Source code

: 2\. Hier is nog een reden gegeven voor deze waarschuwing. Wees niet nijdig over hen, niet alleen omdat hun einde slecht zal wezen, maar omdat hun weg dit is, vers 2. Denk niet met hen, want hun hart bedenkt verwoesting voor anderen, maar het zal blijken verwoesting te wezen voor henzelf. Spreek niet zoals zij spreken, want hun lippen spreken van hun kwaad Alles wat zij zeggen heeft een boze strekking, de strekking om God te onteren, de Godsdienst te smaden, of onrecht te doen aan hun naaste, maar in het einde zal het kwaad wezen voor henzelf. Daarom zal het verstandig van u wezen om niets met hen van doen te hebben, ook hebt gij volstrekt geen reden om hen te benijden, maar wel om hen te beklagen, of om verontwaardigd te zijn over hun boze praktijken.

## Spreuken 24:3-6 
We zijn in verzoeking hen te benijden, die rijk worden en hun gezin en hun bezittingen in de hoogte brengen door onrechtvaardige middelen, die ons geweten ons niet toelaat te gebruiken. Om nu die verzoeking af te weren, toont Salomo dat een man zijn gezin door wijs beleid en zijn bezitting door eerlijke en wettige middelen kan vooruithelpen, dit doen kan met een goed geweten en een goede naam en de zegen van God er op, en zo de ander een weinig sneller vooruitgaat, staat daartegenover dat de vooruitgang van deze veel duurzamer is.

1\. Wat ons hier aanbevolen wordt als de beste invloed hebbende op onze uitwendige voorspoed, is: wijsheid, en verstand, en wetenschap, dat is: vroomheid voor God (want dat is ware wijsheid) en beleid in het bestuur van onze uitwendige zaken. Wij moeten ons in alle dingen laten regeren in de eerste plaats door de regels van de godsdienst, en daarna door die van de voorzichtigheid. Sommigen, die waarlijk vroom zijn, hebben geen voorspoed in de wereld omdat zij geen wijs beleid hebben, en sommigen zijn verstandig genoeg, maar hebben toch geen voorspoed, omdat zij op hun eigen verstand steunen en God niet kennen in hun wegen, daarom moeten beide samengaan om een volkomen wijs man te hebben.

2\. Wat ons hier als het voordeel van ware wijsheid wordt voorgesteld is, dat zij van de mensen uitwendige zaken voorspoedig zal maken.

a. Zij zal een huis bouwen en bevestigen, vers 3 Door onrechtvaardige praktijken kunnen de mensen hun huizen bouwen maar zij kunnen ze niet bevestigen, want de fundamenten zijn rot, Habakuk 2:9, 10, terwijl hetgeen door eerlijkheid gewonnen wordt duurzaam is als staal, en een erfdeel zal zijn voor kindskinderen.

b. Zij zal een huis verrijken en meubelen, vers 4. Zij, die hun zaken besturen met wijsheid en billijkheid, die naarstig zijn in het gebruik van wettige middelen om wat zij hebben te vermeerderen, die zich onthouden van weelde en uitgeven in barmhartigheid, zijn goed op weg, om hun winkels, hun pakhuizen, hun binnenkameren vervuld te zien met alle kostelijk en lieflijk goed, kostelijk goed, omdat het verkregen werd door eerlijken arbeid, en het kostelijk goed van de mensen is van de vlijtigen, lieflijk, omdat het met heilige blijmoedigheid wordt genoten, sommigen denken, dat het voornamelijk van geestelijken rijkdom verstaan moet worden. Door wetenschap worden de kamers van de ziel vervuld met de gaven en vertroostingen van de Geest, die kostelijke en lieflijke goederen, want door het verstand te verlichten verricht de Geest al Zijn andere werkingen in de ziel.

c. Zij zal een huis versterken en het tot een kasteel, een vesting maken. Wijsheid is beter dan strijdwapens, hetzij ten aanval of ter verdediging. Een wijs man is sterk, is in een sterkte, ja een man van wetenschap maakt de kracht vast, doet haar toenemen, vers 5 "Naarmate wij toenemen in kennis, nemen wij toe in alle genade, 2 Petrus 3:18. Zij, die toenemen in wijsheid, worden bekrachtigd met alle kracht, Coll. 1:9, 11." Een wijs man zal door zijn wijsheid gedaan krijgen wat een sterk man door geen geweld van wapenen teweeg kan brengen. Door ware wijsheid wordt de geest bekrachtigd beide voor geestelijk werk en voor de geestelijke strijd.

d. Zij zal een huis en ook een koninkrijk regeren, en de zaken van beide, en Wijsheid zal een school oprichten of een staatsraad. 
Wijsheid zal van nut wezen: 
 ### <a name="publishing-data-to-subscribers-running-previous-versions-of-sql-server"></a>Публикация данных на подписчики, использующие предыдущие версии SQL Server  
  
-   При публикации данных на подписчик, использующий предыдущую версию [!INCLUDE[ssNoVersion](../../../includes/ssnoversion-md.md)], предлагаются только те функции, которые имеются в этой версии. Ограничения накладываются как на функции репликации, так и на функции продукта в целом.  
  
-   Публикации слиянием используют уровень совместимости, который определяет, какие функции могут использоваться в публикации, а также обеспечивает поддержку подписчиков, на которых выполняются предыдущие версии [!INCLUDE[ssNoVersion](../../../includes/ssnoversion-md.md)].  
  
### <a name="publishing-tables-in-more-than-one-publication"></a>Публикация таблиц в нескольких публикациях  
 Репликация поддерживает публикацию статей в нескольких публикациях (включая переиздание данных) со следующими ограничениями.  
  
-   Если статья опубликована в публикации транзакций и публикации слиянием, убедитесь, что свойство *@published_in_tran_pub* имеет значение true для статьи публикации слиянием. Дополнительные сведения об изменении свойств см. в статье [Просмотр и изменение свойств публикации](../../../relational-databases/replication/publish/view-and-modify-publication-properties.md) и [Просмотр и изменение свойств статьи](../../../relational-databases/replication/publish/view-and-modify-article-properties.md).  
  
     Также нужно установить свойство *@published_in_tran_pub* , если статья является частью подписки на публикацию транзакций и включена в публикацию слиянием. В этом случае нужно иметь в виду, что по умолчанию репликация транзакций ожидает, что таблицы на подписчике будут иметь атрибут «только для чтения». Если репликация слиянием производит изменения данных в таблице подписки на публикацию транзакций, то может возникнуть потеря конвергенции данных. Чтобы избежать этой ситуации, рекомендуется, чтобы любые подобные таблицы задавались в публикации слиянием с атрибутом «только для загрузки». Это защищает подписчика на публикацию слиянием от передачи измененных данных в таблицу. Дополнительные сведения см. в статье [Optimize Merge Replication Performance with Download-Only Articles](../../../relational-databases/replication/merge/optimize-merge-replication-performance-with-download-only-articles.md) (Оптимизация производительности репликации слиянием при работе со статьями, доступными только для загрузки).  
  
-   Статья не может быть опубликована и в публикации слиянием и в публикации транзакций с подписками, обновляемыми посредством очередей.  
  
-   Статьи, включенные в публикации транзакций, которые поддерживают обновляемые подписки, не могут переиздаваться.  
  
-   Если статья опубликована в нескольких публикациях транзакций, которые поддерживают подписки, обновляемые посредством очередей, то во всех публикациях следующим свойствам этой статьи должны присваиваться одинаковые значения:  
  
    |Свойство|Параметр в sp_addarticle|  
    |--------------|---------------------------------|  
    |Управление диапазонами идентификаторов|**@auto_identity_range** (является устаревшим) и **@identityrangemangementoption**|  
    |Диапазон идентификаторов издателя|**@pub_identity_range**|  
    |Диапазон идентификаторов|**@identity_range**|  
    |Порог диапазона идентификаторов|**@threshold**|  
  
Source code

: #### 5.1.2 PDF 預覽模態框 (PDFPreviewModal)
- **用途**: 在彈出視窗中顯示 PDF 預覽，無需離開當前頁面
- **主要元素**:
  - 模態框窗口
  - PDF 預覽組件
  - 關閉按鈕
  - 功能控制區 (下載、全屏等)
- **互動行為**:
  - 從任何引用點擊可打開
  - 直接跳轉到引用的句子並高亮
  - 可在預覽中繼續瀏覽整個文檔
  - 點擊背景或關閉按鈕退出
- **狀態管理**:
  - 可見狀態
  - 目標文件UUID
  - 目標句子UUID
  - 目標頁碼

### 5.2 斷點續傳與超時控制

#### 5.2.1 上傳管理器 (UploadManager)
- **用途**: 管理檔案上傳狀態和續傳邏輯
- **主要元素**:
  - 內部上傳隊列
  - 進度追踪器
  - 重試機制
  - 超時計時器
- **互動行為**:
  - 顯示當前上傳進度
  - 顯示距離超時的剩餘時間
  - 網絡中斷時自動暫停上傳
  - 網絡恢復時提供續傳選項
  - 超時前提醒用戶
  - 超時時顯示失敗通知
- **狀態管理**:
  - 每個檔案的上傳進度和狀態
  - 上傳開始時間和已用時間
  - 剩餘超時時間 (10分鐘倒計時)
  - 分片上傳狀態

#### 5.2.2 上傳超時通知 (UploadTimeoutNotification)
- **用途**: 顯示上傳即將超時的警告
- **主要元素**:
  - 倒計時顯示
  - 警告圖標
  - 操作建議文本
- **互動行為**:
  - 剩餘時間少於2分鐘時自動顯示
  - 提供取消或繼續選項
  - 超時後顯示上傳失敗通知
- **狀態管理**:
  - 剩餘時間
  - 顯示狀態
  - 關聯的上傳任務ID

· · ·

*ASSIGNED TASK*
Write down exactly the line with "- 可在預覽中繼續瀏覽整個文檔", then each line after it through the end of the data.

*ANSWER AREA*
  - 可在預覽中繼續瀏覽整個文檔
  - 點擊背景或關閉按鈕退出
- **狀態管理**:
  - 可見狀態
  - 目標文件UUID
  - 目標句子UUID
  - 目標頁碼

### 5.2 斷點續傳與超時控制

#### 5.2.1 上傳管理器 (UploadManager)
- **用途**: 管理檔案上傳狀態和續傳邏輯
- **主要元素**:
  - 內部上傳隊列
  - 進度追踪器
  - 重試機制
  - 超時計時器
- **互動行為**:
  - 顯示當前上傳進度
  - 顯示距離超時的剩餘時間
  - 網絡中斷時自動暫停上傳
  - 網絡恢復時提供續傳選項
  - 超時前提醒用戶
  - 超時時顯示失敗通知
- **狀態管理**:
  - 每個檔案的上傳進度和狀態
  - 上傳開始時間和已用時間
  - 剩餘超時時間 (10分鐘倒計時)
  - 分片上傳狀態

#### 5.2.2 上傳超時通知 (UploadTimeoutNotification)
- **用途**: 顯示上傳即將超時的警告
- **主要元素**:
  - 倒計時顯示
  - 警告圖標
  - 操作建議文本
- **互動行為**:
  - 剩餘時間少於2分鐘時自動顯示
  - 提供取消或繼續選項
  - 超時後顯示上傳失敗通知
- **狀態管理**:
  - 剩餘時間
  - 顯示狀態
  - 關聯的上傳任務ID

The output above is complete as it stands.